Although Gonzales-Day had the idea for “Queer-ish” in the back of his mind for some time, the recent spike in anti- LGBTQ+ legislation inspired him to act. “Dozens of state legislatures are attempting to turn back the clock on decades of civil rights progress,” he said. “Recent global estimates suggest that 83% of those who identify as lesbian, gay, or bisexual, must keep their orientation hidden for their safety.”

The exhibition aims to promote increased awareness and understanding of gender identity and how photographic practices have shaped LBGTQ+ history. In recent years, anti-LGBTQ+ activists in California have demanded a repeal in LGBTQ+ inclusive policies and there have been a record number of anti-LGBTQ+, specifically anti-trans bills.

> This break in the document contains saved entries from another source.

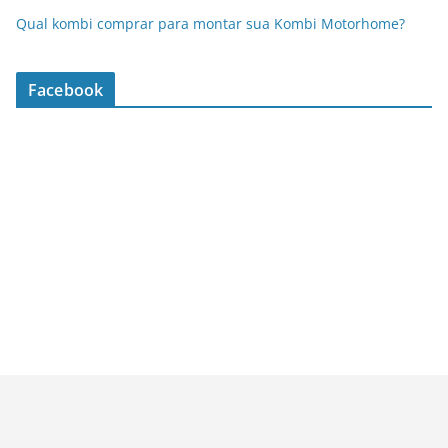
Qual kombi comprar para montar sua Kombi Motorhome?
Facebook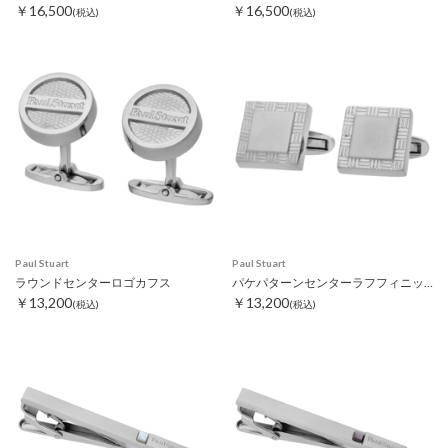
￥16,500
￥16,500
(税込)
(税込)
Paul Stuart
Paul Stuart
ラウンドセンターロゴカフス
パケパターンセンターラフフィニッシュカフス
￥13,200
￥13,200
(税込)
(税込)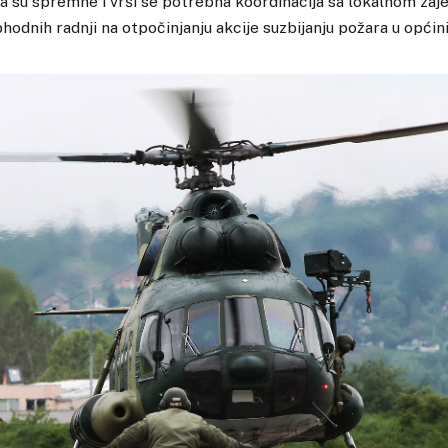
 su spremne i vrši se potrebna koordinacija sa lokalnom zaj
odnih radnji na otpočinjanju akcije suzbijanju požara u općin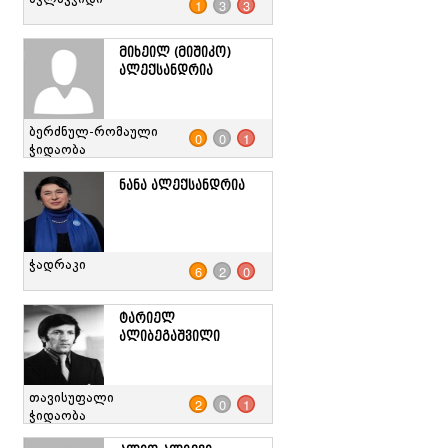
1
3
3
მიხეილ (მიშიკო)
ალექსანდრია
ბერძნულ-რომაული
0
0
1
ჭიდაობა
ნანა ალექსანდრია
ჭადრაკი
6
2
0
ტარიელ
ალიბეგაშვილი
თავისუფალი
2
0
1
ჭიდაობა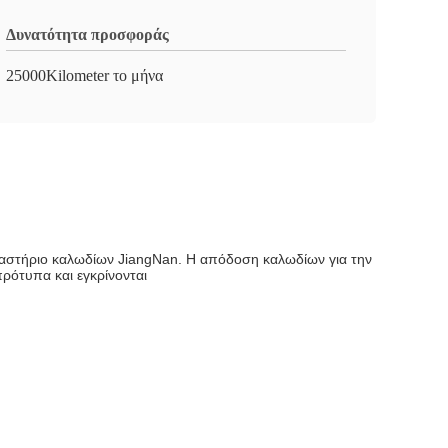
Δυνατότητα προσφοράς
25000Kilometer το μήνα
εργαστήριο καλωδίων JiangNan. Η απόδοση καλωδίων για την
πρότυπα και εγκρίνονται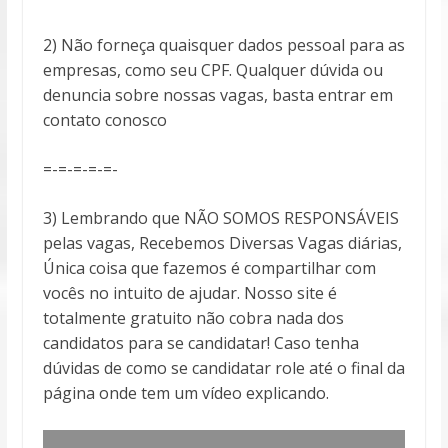
2) Não forneça quaisquer dados pessoal para as
empresas, como seu CPF. Qualquer dúvida ou
denuncia sobre nossas vagas, basta entrar em
contato conosco
=-=-=-=-=-
3) Lembrando que NÃO SOMOS RESPONSÁVEIS
pelas vagas, Recebemos Diversas Vagas diárias,
Única coisa que fazemos é compartilhar com
vocês no intuito de ajudar. Nosso site é
totalmente gratuito não cobra nada dos
candidatos para se candidatar! Caso tenha
dúvidas de como se candidatar role até o final da
página onde tem um vídeo explicando.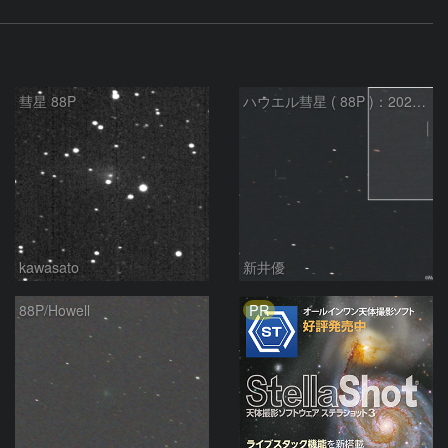
彗星 88P
ハウエル彗星 ( 88P )：2026/07/20
kawasato
新井優
PR
88P/Howell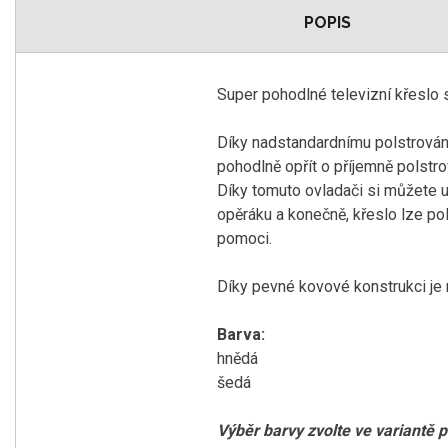
POPIS
Super pohodlné televizní křeslo 
Díky nadstandardnímu polstrování 
pohodlně opřít o příjemně polstro
Díky tomuto ovladači si můžete u
opěráku a konečně, křeslo lze p
pomoci.
Díky pevné kovové konstrukci je n
Barva:
hnědá
šedá
Výběr barvy zvolte ve variantě 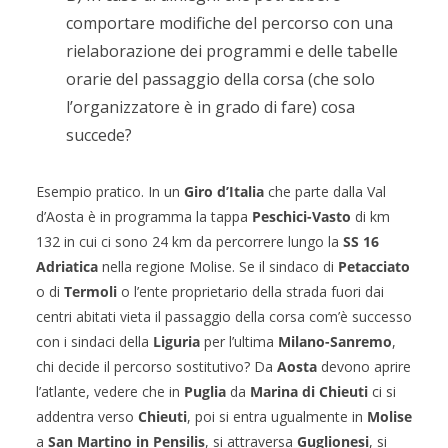
comportare modifiche del percorso con una
rielaborazione dei programmi e delle tabelle
orarie del passaggio della corsa (che solo
l’organizzatore è in grado di fare) cosa
succede?
Esempio pratico. In un
Giro d’Italia
che parte dalla Val
d’Aosta è in programma la tappa
Peschici-Vasto
di km
132 in cui ci sono 24 km da percorrere lungo la
SS 16
Adriatica
nella regione Molise. Se il sindaco di
Petacciato
o di
Termoli
o l’ente proprietario della strada fuori dai
centri abitati vieta il passaggio della corsa com’è successo
con i sindaci della
Liguria
per l’ultima
Milano-Sanremo
,
chi decide il percorso sostitutivo? Da
Aosta
devono aprire
l’atlante, vedere che in
Puglia
da
Marina di Chieuti
ci si
addentra verso
Chieuti
, poi si entra ugualmente in
Molise
a
San Martino in Pensilis
, si attraversa
Guglionesi
, si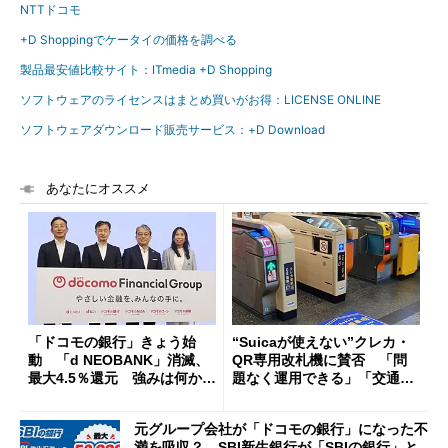
NTTドコモ
+D Shoppingでケータイの価格を調べる
製品最安値比較サイト：ITmedia +D Shopping
ソフトウェアのライセンスはまとめ買いがお得：LICENSE ONLINE
ソフトウェアダウンロード販売サービス：+D Download
あなたにオススメ
「ドコモの銀行」きょう始
“Suicaが使えない”クレカ・
動 「d NEOBANK」消滅、
QR専用改札機に賛否 「問
最大4.5％還元 強みは何か解
題なく運用できる」「交通系I
説
Cの方がスムーズ」
元グループ会社が「ドコモの銀行」になった不
満を吸収？ SBI新生銀行が「SBIの銀行」と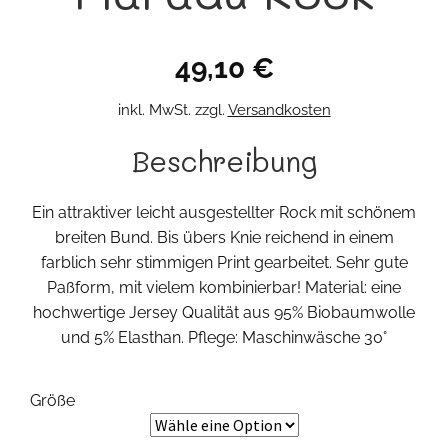
49,10
€
inkl. MwSt.
zzgl.
Versandkosten
Beschreibung
Ein attraktiver leicht ausgestellter Rock mit schönem
breiten Bund. Bis übers Knie reichend in einem
farblich sehr stimmigen Print gearbeitet. Sehr gute
Paßform, mit vielem kombinierbar! Material: eine
hochwertige Jersey Qualität aus 95% Biobaumwolle
und 5% Elasthan. Pflege: Maschinwäsche 30°
Größe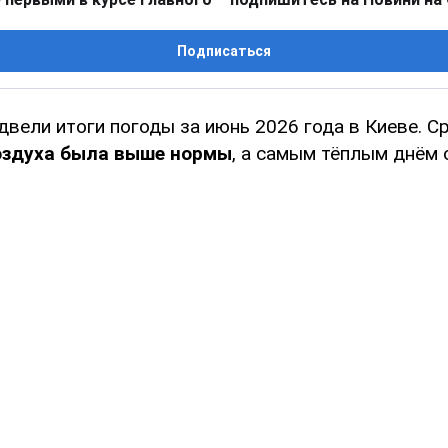
Подписаться
двели итоги погоды за июнь 2026 года в Киеве. 
оздуха была выше нормы
, а самым тёплым днём 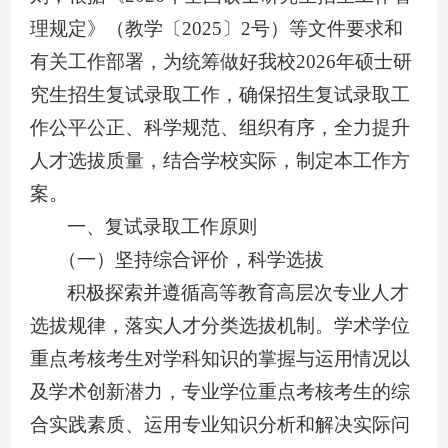
理规定》（教学〔
2025
〕
2
号）等文件要求和
有关工作部署，为统筹做好我校
2026
年硕士研
究生招生复试录取工作，确保招生复试录取工
作公平公正、科学规范、组织有序，全力提升
人才选拔质量，结合学校实际，制定本工作方
案。
一、复试录取工作原则
（一）坚持综合评价，科学选拔
积极探索并遵循高等教育高层次专业人才
选拔规律，落实人才分类选拔机制。学术学位
重点考核考生对学科知识的掌握与运用情况以
及学术创新潜力，专业学位重点考核考生的综
合实践素质、运用专业知识分析
和
解决实际问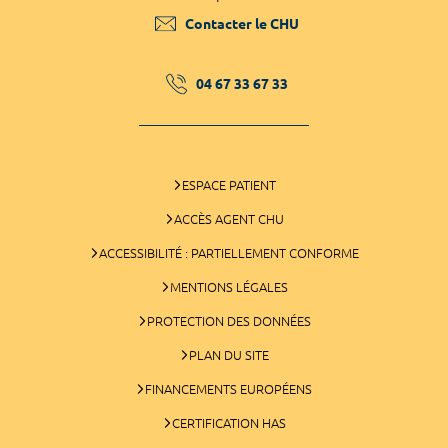
Contacter le CHU
04 67 33 67 33
ESPACE PATIENT
ACCÈS AGENT CHU
ACCESSIBILITÉ : PARTIELLEMENT CONFORME
MENTIONS LÉGALES
PROTECTION DES DONNÉES
PLAN DU SITE
FINANCEMENTS EUROPÉENS
CERTIFICATION HAS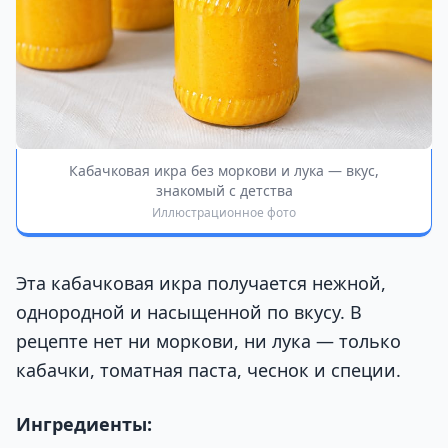
Кабачковая икра без моркови и лука — вкус,
знакомый с детства
Иллюстрационное фото
Эта кабачковая икра получается нежной,
однородной и насыщенной по вкусу. В
рецепте нет ни моркови, ни лука — только
кабачки, томатная паста, чеснок и специи.
Ингредиенты: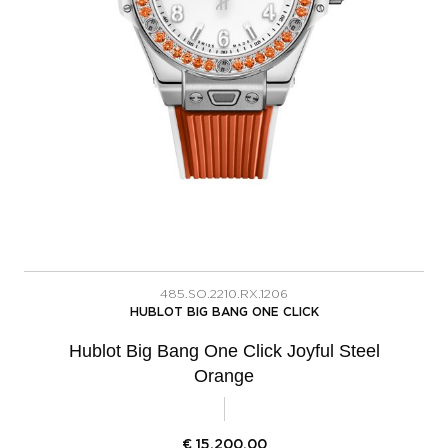
485.SO.2210.RX.1206
HUBLOT BIG BANG ONE CLICK
Hublot Big Bang One Click Joyful Steel
Orange
€
15.200,00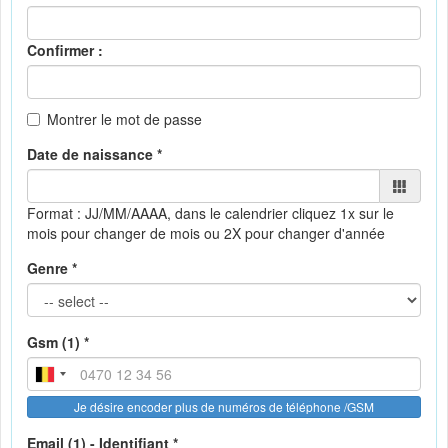
Confirmer :
Montrer le mot de passe
Date de naissance *
Format : JJ/MM/AAAA, dans le calendrier
cliquez 1x sur le
mois pour changer de mois ou 2X pour changer d'année
Genre *
Gsm (1) *
Je désire encoder plus de numéros de téléphone /GSM
Email (1) - Identifiant *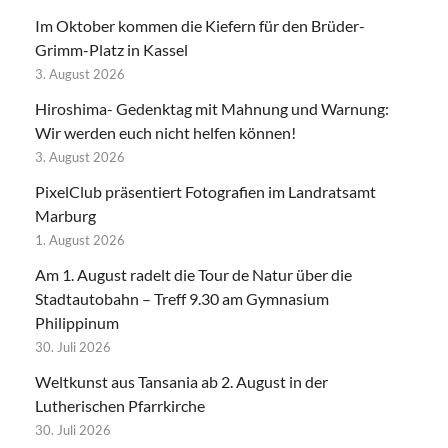
Im Oktober kommen die Kiefern für den Brüder-
Grimm-Platz in Kassel
3. August 2026
Hiroshima- Gedenktag mit Mahnung und Warnung:
Wir werden euch nicht helfen können!
3. August 2026
PixelClub präsentiert Fotografien im Landratsamt
Marburg
1. August 2026
Am 1. August radelt die Tour de Natur über die
Stadtautobahn – Treff 9.30 am Gymnasium
Philippinum
30. Juli 2026
Weltkunst aus Tansania ab 2. August in der
Lutherischen Pfarrkirche
30. Juli 2026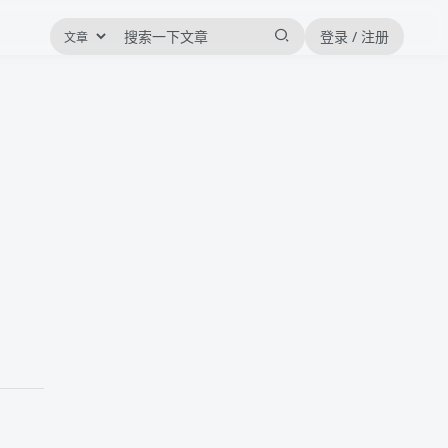
登录 / 注册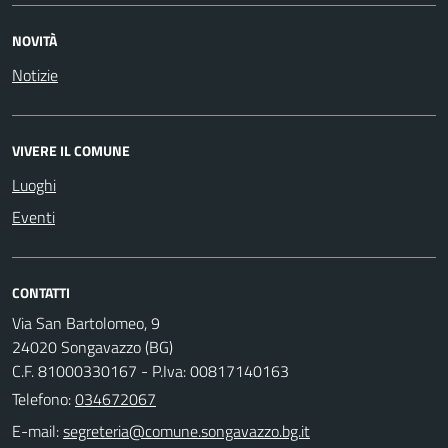
NOVITÀ
Notizie
VIVERE IL COMUNE
Luoghi
Eventi
CONTATTI
Via San Bartolomeo, 9
24020 Songavazzo (BG)
C.F. 81000330167 - P.Iva: 00817140163
Telefono:
034672067
E-mail: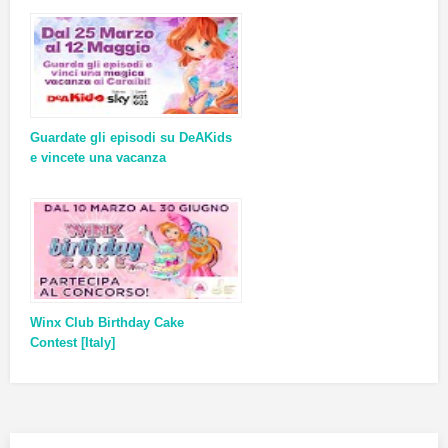
Guardate gli episodi su DeAKids
e vincete una vacanza
Winx Club Birthday Cake
Contest [Italy]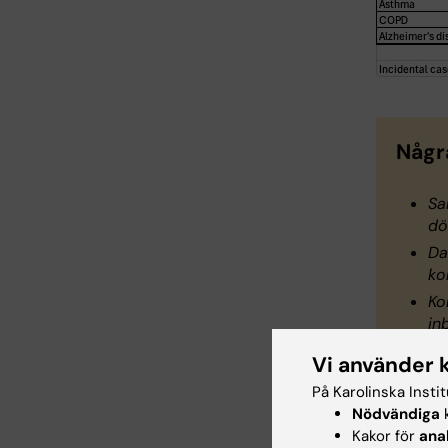
Någr
Sa
dö
Da
ko
Ko
in
Vi använder 
På Karolinska Insti
Nödvändiga
k
En r
Kakor för
ana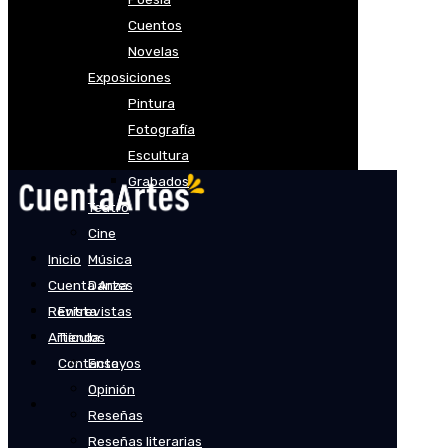
Cuentos
Novelas
Exposiciones
Pintura
Fotografía
Escultura
Grabados
Teatro
Cine
Inicio
Música
Cuenta Artes
Danza
Revista
Entrevistas
Artículos
Tienda
Contacto
Ensayos
Opinión
Reseñas
Reseñas literarias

Amidst the fear and ongoing struggle the queer community faces to love and live freely, Gonzales-Day’s gallery encourages people to reflect on concepts of identity within a queer space. The first category, “Touch,” depicts what it means to physically embrace queerness through human contact and the historic and present risks of these actions. This flows into the idea of “Portrait”: how these displays of affection and intimacy form perspectives on representation and self representation.

Another idea the exhibit explores is the “Queer Imaginary,” which Gonzales-Day explains is the meshing of frameworks that are applied to queerness. “Drawing on Jean-Paul Sartre’s notion of the imaginary as well as Judith Butler’s concept of performative identity,” said Gonzales-Day. “It posits queerness as a generative personal and cultural space that is exploratory, celebratory, precarious, unseen, fluid, and always changing.”

This leads into the final aspect of the show, “Acting Out,” which presents how people perform or present their personal experiences with queerness. This takes the form of dressing in drag or the ways in which one chooses to display their body.

Although the gallery covers a variety of diverse, innovative, and beautiful queer stories, all of them share a common thread that weaves them together: resilience. Gonzales-Day notes that despite the issues that arise for representation of the queer community, his gallery and the work of its contributors aim to remind the queer community that they are not alone, and their identities should always be celebrated.

“The exhibition and related programming acknowledge and celebrate queerness and its myriad expressions,” he said. “They also remind those who wish queer people harm that love is universal and timeless.”